I used this to create JSON CPU tests for the 8080 and V20 CPUs. You can find those here:
http://github.com/singlestepTests/8088/
http://github.com/singlestepTests/V20
These test suites include 10,000 executions of each opcode, including undefined opcodes, capturing the entire bus state of each instruction.
These can be used to data-mine statistics about instruction execution, flag usage, or verify an emulator's accuracy.
The only reason this works is that the 8086 and the 8087 were designed as full coprocessors. The 8087 maintains an identical copy of the CPU's prefetch instruction queue.
To do so, the CPU must tell the 8087 when it reads from the queue. It has a 2-bit status value for this purpose.
Here's what that looks like.
Here we perform 1 + 2 and then PUSH PSW to capture the result and flags.
If you look carefully at the end you will see the accumulator pushed to the 8080's stack via <- w 03
I found this very convenient import for NASM that allows us to write 8080 code, so I didn't really have to do anything except import it.
I hope to be able to add tests for the V20's 8080 instruction set to my V20 test suite.
It will be a bit awkward as you'll have to analyze the bus states to check the flags, but, maybe I can do a little post-processing magic to extract them for you and add them to the JSON.
I still have some ideas - if the first thing we do after resetting the 286 is set the trap flag, then we should be able to detect execution of the trap handler as our instruction boundary.
This will of course slow things down incredibly, but I'm not sure what other option there is.
But if that method works, we could in theory even do this with a 386. There was a CMOS 386 designed for embedded devices with a 16-bit data bus, the 386 EX.
There are just barely enough pins on an Arduino GIGA to connect everything.
You can find the KiCad files and source code here, if any of this interests you:
I'm going to start adding 8086/V30 support.
The easiest thing to do would be to have a #define for it, but that would require reuploading the sketch every time you wanted to switch CPUs. I don't like that, so I think I should auto-detect what CPU you have.
How do you detect an 8086? Well, the same way the 8087 FPU does.
The 8086 defines one pin differently, Pin 34. This pin becomes !BHE - Byte High Enable. This is an active-low signal that indicates the upper byte of the data bus is active (IE, we are doing a 16-bit transfer).
The 8086 pulls this pin low on reset. The 8088 doesn't.

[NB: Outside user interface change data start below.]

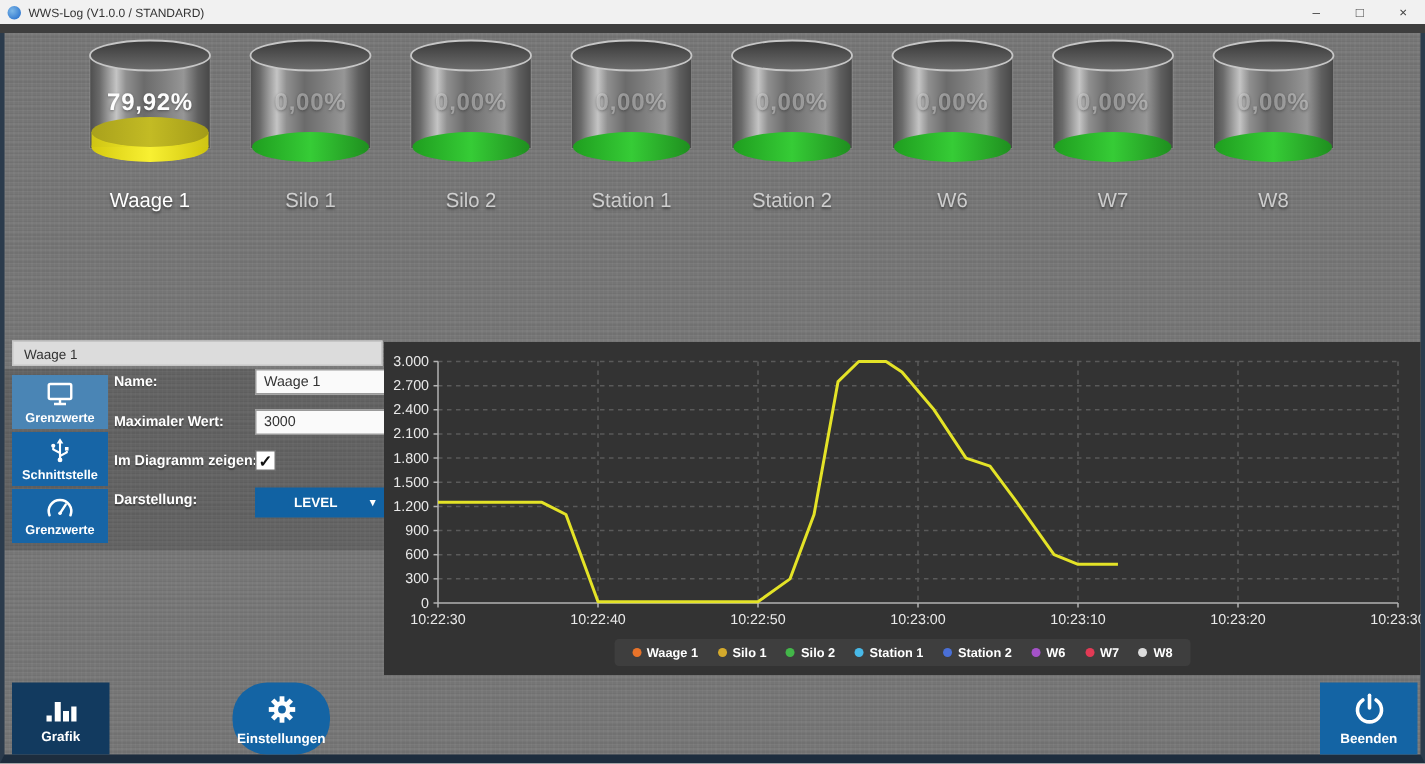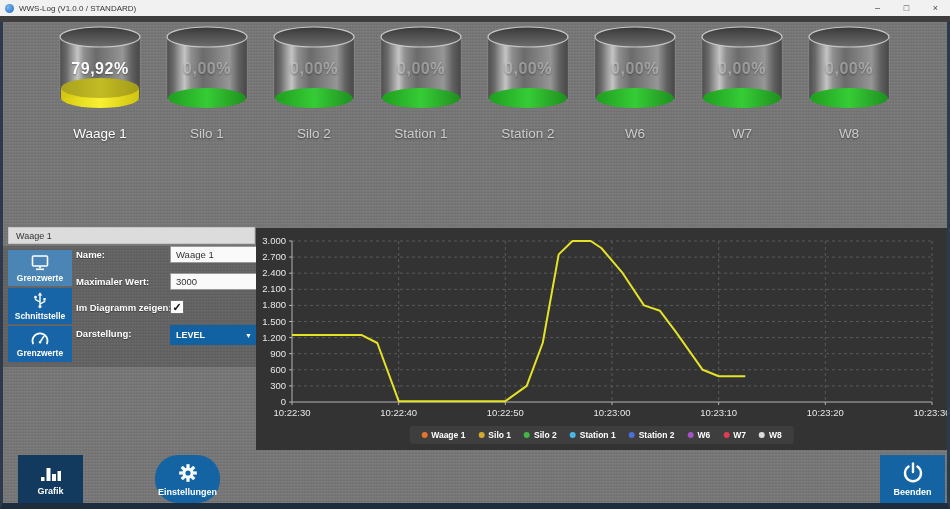--- a/index.html
+++ b/index.html
@@ -42,40 +42,40 @@
   .tab-label{font-size:8.5px;font-weight:bold;}
   .flabel{position:absolute;left:73px;font-size:9.5px;font-weight:bold;color:#fff;text-shadow:0 1px 1px rgba(0,0,0,.4);white-space:nowrap;}
   .lbl-name{top:227px;} .lbl-max{top:254px;} .lbl-show{top:280px;} .lbl-disp{top:306px;}
   .finput{position:absolute;left:167px;width:87px;height:17px;background:#fafafa;border:1px solid #9a9a9a;
     font-size:9.5px;color:#333;padding:0 5px;font-family:"Liberation Sans",sans-serif;box-sizing:border-box;}
   .inp-name{top:224px;} .inp-max{top:251px;}
   .fcheck{position:absolute;left:167px;top:278px;width:14px;height:14px;background:#ffffff;border:1px solid #707070;
     box-sizing:border-box;display:flex;align-items:center;justify-content:center;font-size:11px;font-weight:bold;color:#111;cursor:pointer;}
   .fdrop{position:absolute;left:167px;top:303px;width:88px;height:20px;background:#1162a3;color:#fff;display:flex;
     align-items:center;padding:0 6px;box-sizing:border-box;cursor:pointer;}
-  .fdrop-label{font-size:9px;font-weight:bold;flex:1;}
+  .fdrop-label{font-size:9px;font-weight:bold;flex:1;margin-left:20px;}
   .fdrop-arrow{font-size:7px;}
 
   
   .chart-panel{position:absolute;left:253px;top:206px;width:691px;height:222px;background:#333333;}
   .grid{stroke:#5a5a5a;stroke-dasharray:3 3;stroke-width:1;}
   .axis{stroke:#b3b3b3;stroke-width:1;}
   .ticktext{fill:#e9e9e9;font-size:9.5px;font-family:"Liberation Sans",sans-serif;}
   .series{fill:none;stroke-width:2;stroke-linejoin:round;}
   .legend{position:absolute;left:50%;transform:translateX(-50%);bottom:6px;background:#3e3e3e;border-radius:3px;
     padding:4px 12px;display:flex;gap:13px;align-items:center;white-space:nowrap;}
   .legend-item{display:flex;gap:4px;align-items:center;font-size:8.5px;font-weight:bold;color:#fff;cursor:pointer;}
   .legend-dot{width:6px;height:6px;border-radius:50%;flex:0 0 auto;}
 
   
   .tb-btn{position:absolute;top:433px;width:65px;height:48px;background:#1464a4;color:#fff;display:flex;
     flex-direction:column;align-items:center;justify-content:center;gap:3px;cursor:pointer;}
   .tb-btn.active{background:#123a5f;}
   .tb-btn-label{font-size:9px;font-weight:bold;}
-  .btn-grafik{left:5px;margin-left:10px;} .btn-meldungen{left:79px;} .btn-einstellungen{left:152px;border-radius:23px;} .btn-beenden{left:877px;}
+  .btn-grafik{left:5px;} .btn-meldungen{left:79px;} .btn-einstellungen{left:152px;border-radius:23px;} .btn-beenden{left:877px;}
 </style>
 </head>
 <body>
 
 <svg width="0" height="0" style="position:absolute" aria-hidden="true">
   <defs>
     <linearGradient id="gradMetal" x1="0" y1="0" x2="1" y2="0">
       <stop offset="0" stop-color="#4e4e4e"></stop>
         <stop offset="0.08" stop-color="#6a6a6a"></stop>
       <stop offset="0.16" stop-color="#9e9e9e"></stop>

I'll print the the logical indication of active BHE in my trace log format with a capital B.
Here I swapped out an 8088 with an 8086 and reset the board. You can see the detection is working:
The 8086 only ever fetches 16-bits at time. It can also only do so at even addresses.
So what happens when you jump to an odd address - the CPU needs to fetch from there, doesn't it?
The way the 8086 is designed it can only read 16 bits at once from an even address. So to read the odd-addressed byte, it must read the preceding even-addressed byte as well.
This produces a word containing a dummy byte and the byte at the odd address. The 8086 then throws away the dummy byte, putting the odd byte in the queue.
You might wonder what happens when a 16-bit CPU like the 8086 writes to an 8-bit IO port.
The 16-bit write has to be translated to 8 bits. Surprisingly, this isn't the job of the CPU.
I wrote up how this works here
https://oldbytes.space/@gloriouscow/114225311659566619
Anyway, back to Arduino8088. My protocol has a version command, that typically returns the string 'ard8088' and a one-byte version number.
I could add a new command to get the cpu type, but I could just be lazy and return either 'ard8088' or 'ard8086' , depending on what was detected.
More progress - the state of the BHE pin sets a data_width parameter at T2 , which I use to control formatting.
A capital R indicates a 16-bit read, lowercase r indicates an 8-bit read. Same for writes, except W and w.
We're still only fetching one byte at a time and putting one byte into the queue, that's the next thing to fix.
I've got 16-bit fetches implemented, and hopefully have handling of odd and even address fetching correct.
Here we see a good sign - I inject a JUMP FAR to D000:0000 at the reset vector, because being 16 bytes from the end of memory isn't a lot of room to work in.
We can see D0000 get latched, which means we made it! Now we just have to execute the register load program....
At this point control is handed back over to the client - the client must read the address and status pins, then write to the data bus to feed in whatever programs it wants to run.
Once it is finished, it sends a Finalize command to the Arduino which will then execute the register Store program to capture the final register state.
We could add V20/V30 detection, too. The V20 (and I assume the V30 by extension) has an alias for XLAT at D6, whereas the 8088/8086 has the undocumented opcode SALC.
Just measuring the execution time of D6, in combination with the previously determined bus width, should tell us which CPU we have.
A one byte CPU detection routine, how's that for size coding?